Stored data entries:
--

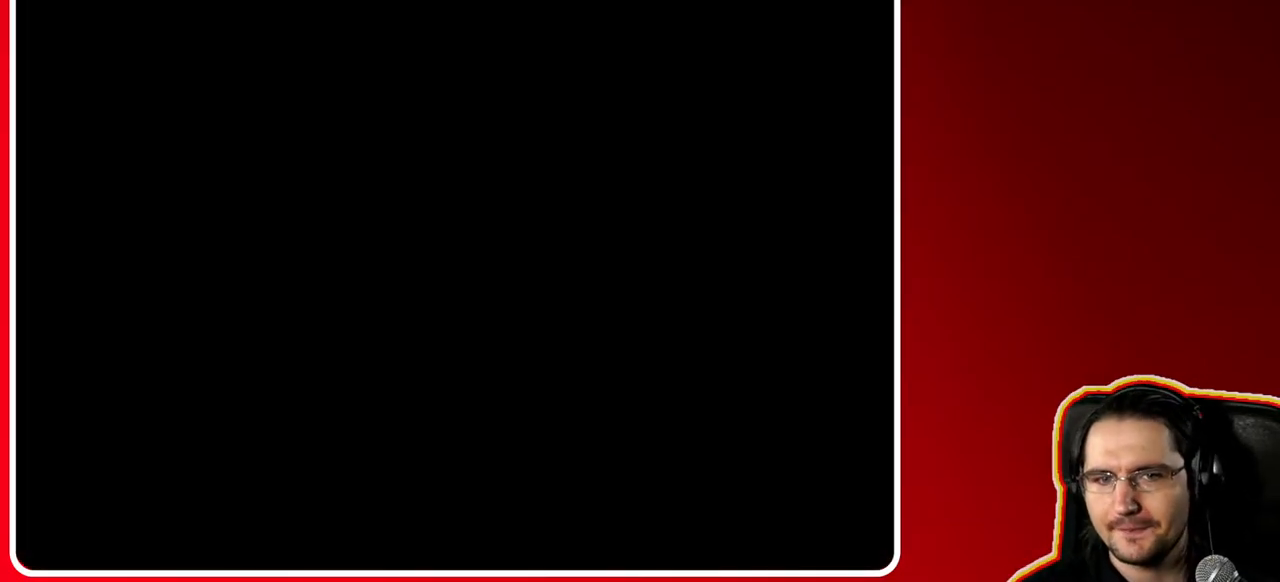
{"buttons": [], "left_stick": "center", "right_stick": "center", "events": []}
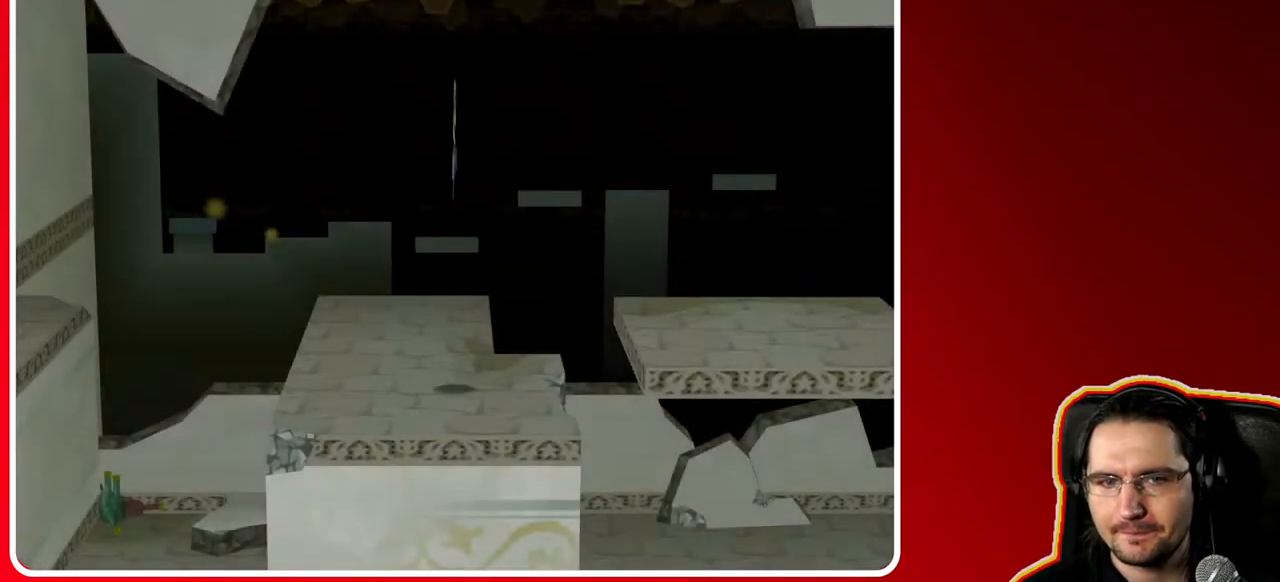
{"buttons": [], "left_stick": "center", "right_stick": "center", "events": [[183, "left_stick", "down-left"], [300, "left_stick", "center"]]}
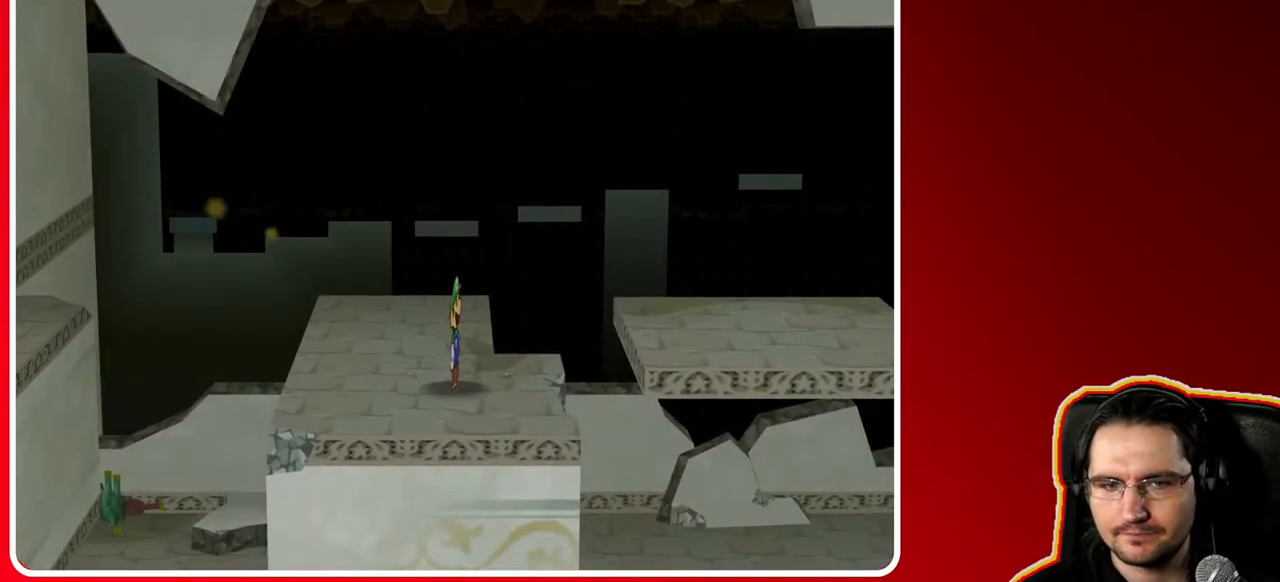
{"buttons": ["START"], "left_stick": "center", "right_stick": "left", "events": [[383, "START", "down"], [433, "right_stick", "left"]]}
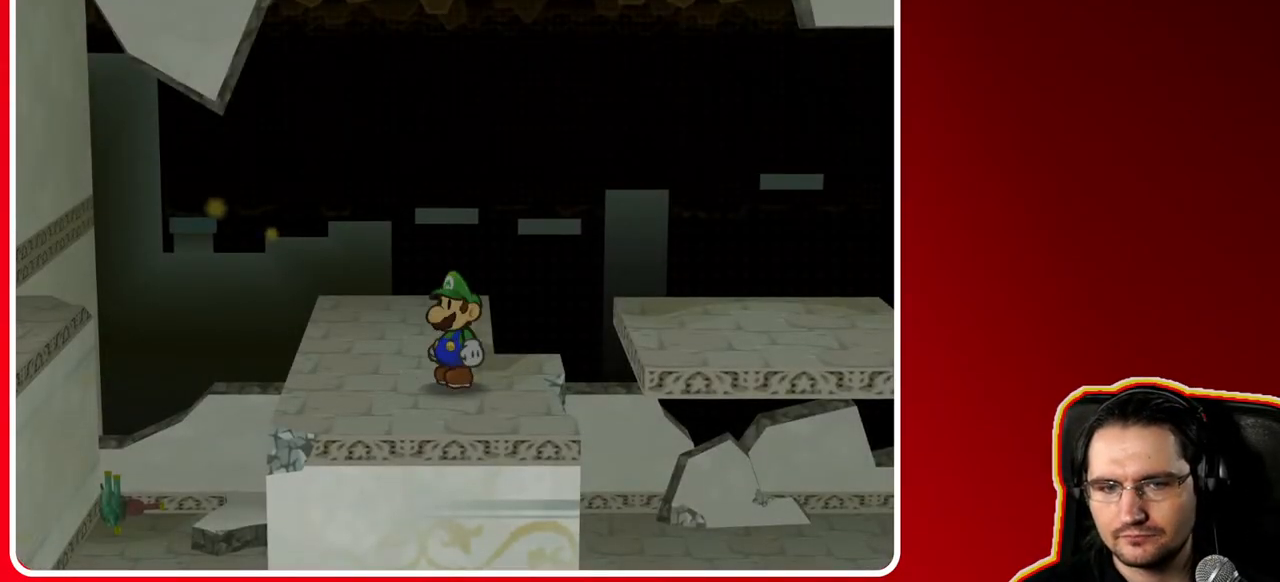
{"buttons": [], "left_stick": "center", "right_stick": "center", "events": [[50, "START", "up"], [50, "right_stick", "center"]]}
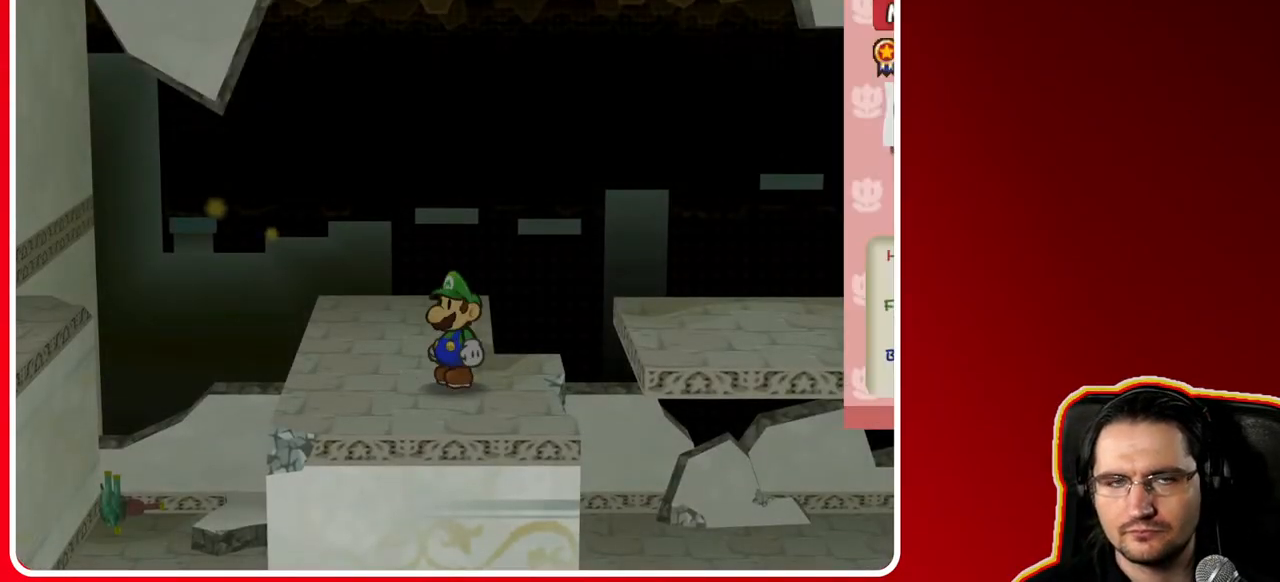
{"buttons": [], "left_stick": "right", "right_stick": "center", "events": [[400, "left_stick", "right"]]}
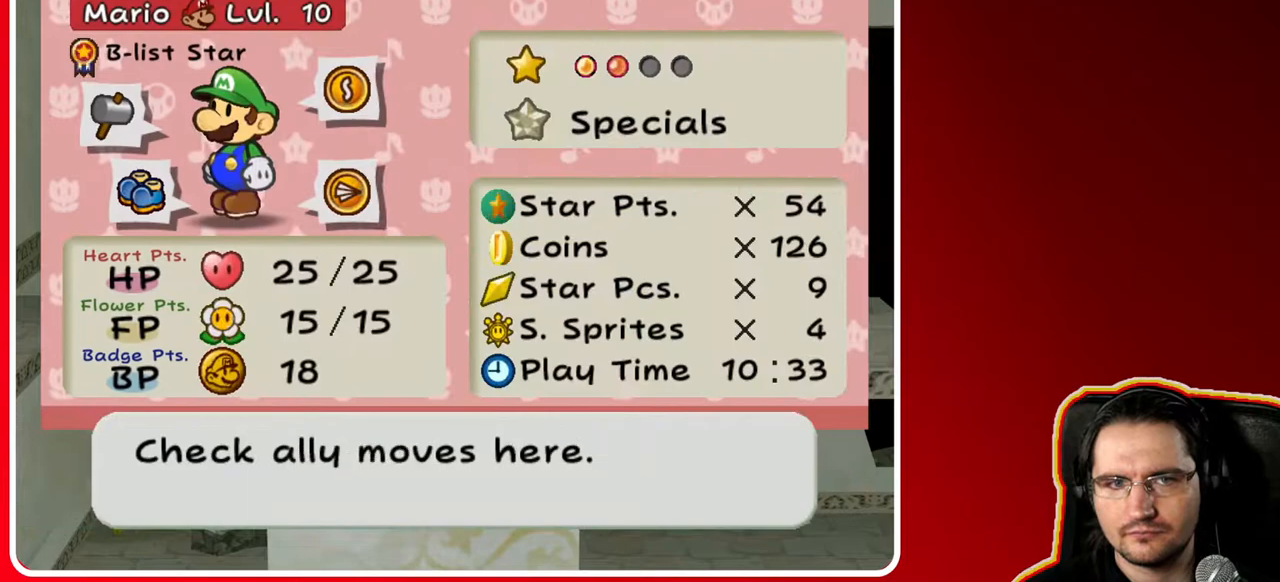
{"buttons": [], "left_stick": "center", "right_stick": "center", "events": [[100, "left_stick", "center"], [317, "A", "down"], [450, "A", "up"]]}
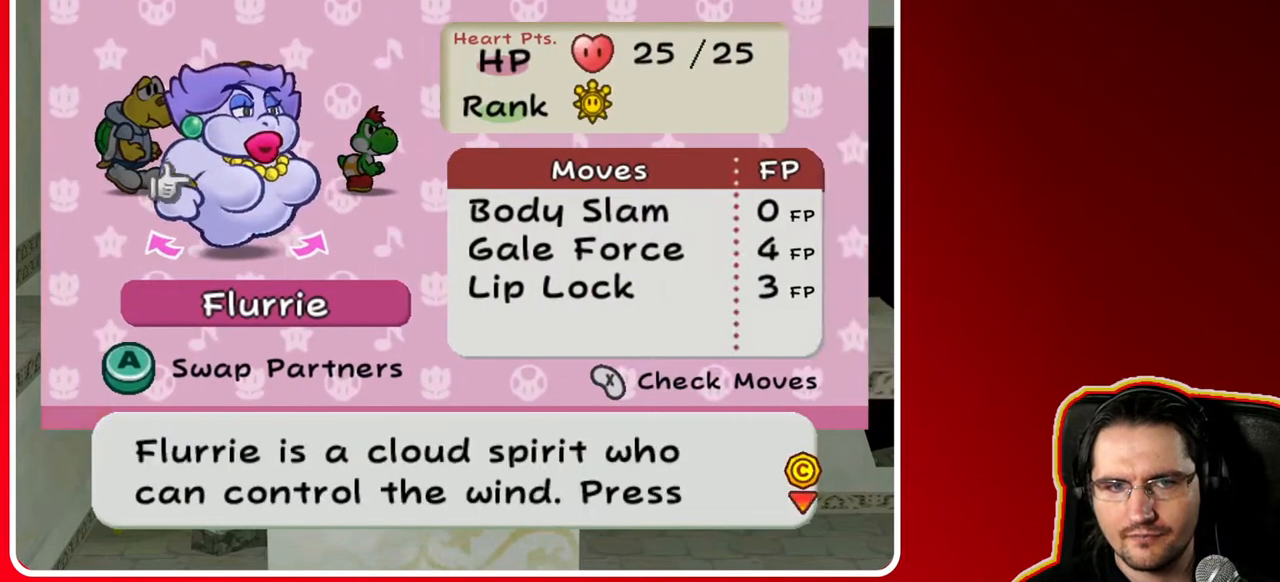
{"buttons": ["A"], "left_stick": "center", "right_stick": "center", "events": [[183, "left_stick", "right"], [350, "left_stick", "center"], [467, "A", "down"]]}
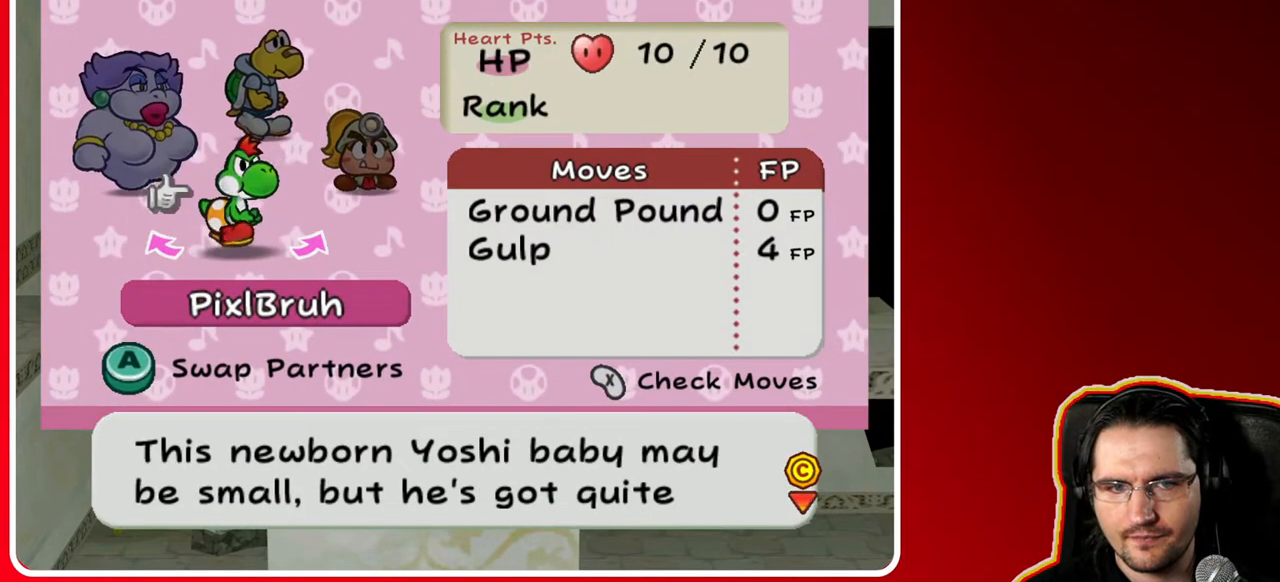
{"buttons": [], "left_stick": "center", "right_stick": "center", "events": [[83, "A", "up"]]}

--

Work to be completed: Retype the data above exactly. Do not carry over any images.

Solution:
{"buttons": [], "left_stick": "center", "right_stick": "center", "events": []}
{"buttons": [], "left_stick": "center", "right_stick": "center", "events": [[183, "left_stick", "down-left"], [300, "left_stick", "center"]]}
{"buttons": ["START"], "left_stick": "center", "right_stick": "left", "events": [[383, "START", "down"], [433, "right_stick", "left"]]}
{"buttons": [], "left_stick": "center", "right_stick": "center", "events": [[50, "START", "up"], [50, "right_stick", "center"]]}
{"buttons": [], "left_stick": "right", "right_stick": "center", "events": [[400, "left_stick", "right"]]}
{"buttons": [], "left_stick": "center", "right_stick": "center", "events": [[100, "left_stick", "center"], [317, "A", "down"], [450, "A", "up"]]}
{"buttons": ["A"], "left_stick": "center", "right_stick": "center", "events": [[183, "left_stick", "right"], [350, "left_stick", "center"], [467, "A", "down"]]}
{"buttons": [], "left_stick": "center", "right_stick": "center", "events": [[83, "A", "up"]]}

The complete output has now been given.